◆ Records for the exercise ◆
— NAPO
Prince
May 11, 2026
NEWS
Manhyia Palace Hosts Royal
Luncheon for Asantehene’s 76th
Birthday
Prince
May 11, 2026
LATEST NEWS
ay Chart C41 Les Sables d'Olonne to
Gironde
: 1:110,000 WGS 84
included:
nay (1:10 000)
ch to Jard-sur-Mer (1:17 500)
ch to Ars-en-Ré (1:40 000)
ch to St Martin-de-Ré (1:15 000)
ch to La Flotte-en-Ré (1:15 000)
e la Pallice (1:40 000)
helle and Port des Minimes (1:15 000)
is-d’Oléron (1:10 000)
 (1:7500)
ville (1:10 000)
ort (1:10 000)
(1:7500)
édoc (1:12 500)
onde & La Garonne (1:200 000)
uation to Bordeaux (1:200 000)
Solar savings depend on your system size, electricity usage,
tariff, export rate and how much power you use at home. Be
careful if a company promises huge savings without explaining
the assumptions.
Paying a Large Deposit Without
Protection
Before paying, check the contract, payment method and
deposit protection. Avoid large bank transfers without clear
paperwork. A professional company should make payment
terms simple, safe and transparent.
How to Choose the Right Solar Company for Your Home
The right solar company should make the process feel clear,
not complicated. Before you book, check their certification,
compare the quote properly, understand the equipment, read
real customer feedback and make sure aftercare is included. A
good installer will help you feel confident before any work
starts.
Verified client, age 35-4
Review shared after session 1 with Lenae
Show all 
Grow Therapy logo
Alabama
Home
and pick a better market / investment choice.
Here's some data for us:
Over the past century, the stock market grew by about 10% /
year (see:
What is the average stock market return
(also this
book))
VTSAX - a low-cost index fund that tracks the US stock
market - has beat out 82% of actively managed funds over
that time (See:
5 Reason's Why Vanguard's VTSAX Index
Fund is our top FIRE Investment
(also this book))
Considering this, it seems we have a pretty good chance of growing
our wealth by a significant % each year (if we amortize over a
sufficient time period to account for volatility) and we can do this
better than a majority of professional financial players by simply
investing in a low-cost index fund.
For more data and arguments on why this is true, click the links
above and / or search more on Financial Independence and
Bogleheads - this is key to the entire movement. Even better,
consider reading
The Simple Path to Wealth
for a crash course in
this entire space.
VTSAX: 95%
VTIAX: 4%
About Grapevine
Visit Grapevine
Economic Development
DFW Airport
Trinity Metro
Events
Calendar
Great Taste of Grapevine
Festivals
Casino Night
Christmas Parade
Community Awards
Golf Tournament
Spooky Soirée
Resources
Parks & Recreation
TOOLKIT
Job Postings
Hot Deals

◆ Required work ◆
Replace every instance of "low-cost" in the records above with "low-fee", and give all the lines again with nothing else changed.

◆ Answer space ◆
— NAPO
Prince
May 11, 2026
NEWS
Manhyia Palace Hosts Royal
Luncheon for Asantehene’s 76th
Birthday
Prince
May 11, 2026
LATEST NEWS
ay Chart C41 Les Sables d'Olonne to
Gironde
: 1:110,000 WGS 84
included:
nay (1:10 000)
ch to Jard-sur-Mer (1:17 500)
ch to Ars-en-Ré (1:40 000)
ch to St Martin-de-Ré (1:15 000)
ch to La Flotte-en-Ré (1:15 000)
e la Pallice (1:40 000)
helle and Port des Minimes (1:15 000)
is-d’Oléron (1:10 000)
 (1:7500)
ville (1:10 000)
ort (1:10 000)
(1:7500)
édoc (1:12 500)
onde & La Garonne (1:200 000)
uation to Bordeaux (1:200 000)
Solar savings depend on your system size, electricity usage,
tariff, export rate and how much power you use at home. Be
careful if a company promises huge savings without explaining
the assumptions.
Paying a Large Deposit Without
Protection
Before paying, check the contract, payment method and
deposit protection. Avoid large bank transfers without clear
paperwork. A professional company should make payment
terms simple, safe and transparent.
How to Choose the Right Solar Company for Your Home
The right solar company should make the process feel clear,
not complicated. Before you book, check their certification,
compare the quote properly, understand the equipment, read
real customer feedback and make sure aftercare is included. A
good installer will help you feel confident before any work
starts.
Verified client, age 35-4
Review shared after session 1 with Lenae
Show all 
Grow Therapy logo
Alabama
Home
and pick a better market / investment choice.
Here's some data for us:
Over the past century, the stock market grew by about 10% /
year (see:
What is the average stock market return
(also this
book))
VTSAX - a low-fee index fund that tracks the US stock
market - has beat out 82% of actively managed funds over
that time (See:
5 Reason's Why Vanguard's VTSAX Index
Fund is our top FIRE Investment
(also this book))
Considering this, it seems we have a pretty good chance of growing
our wealth by a significant % each year (if we amortize over a
sufficient time period to account for volatility) and we can do this
better than a majority of professional financial players by simply
investing in a low-fee index fund.
For more data and arguments on why this is true, click the links
above and / or search more on Financial Independence and
Bogleheads - this is key to the entire movement. Even better,
consider reading
The Simple Path to Wealth
for a crash course in
this entire space.
VTSAX: 95%
VTIAX: 4%
About Grapevine
Visit Grapevine
Economic Development
DFW Airport
Trinity Metro
Events
Calendar
Great Taste of Grapevine
Festivals
Casino Night
Christmas Parade
Community Awards
Golf Tournament
Spooky Soirée
Resources
Parks & Recreation
TOOLKIT
Job Postings
Hot Deals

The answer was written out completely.